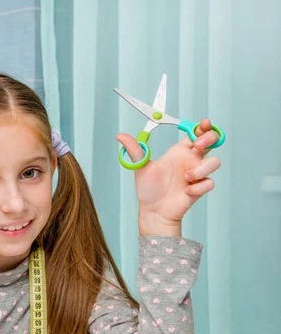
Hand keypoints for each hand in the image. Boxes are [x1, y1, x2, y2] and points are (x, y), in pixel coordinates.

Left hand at [116, 119, 220, 235]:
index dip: (202, 126)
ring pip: (214, 162)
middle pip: (211, 141)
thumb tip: (120, 136)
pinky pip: (209, 183)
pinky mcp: (200, 188)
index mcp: (178, 152)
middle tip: (198, 146)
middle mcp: (190, 160)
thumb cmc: (148, 189)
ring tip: (185, 177)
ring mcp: (197, 174)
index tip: (203, 123)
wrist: (153, 211)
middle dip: (210, 138)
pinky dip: (198, 187)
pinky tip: (186, 191)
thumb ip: (135, 150)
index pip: (195, 133)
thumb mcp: (140, 167)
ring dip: (200, 168)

================

Task brief: Tail of the listing, starting at the line with "index tip: (203, 123)" and ending at the last line: output it exactly and add nothing.

Solved problem:
index tip: (203, 123)
wrist: (153, 211)
middle dip: (210, 138)
pinky dip: (198, 187)
pinky tip: (186, 191)
thumb ip: (135, 150)
index pip: (195, 133)
thumb mcp: (140, 167)
ring dip: (200, 168)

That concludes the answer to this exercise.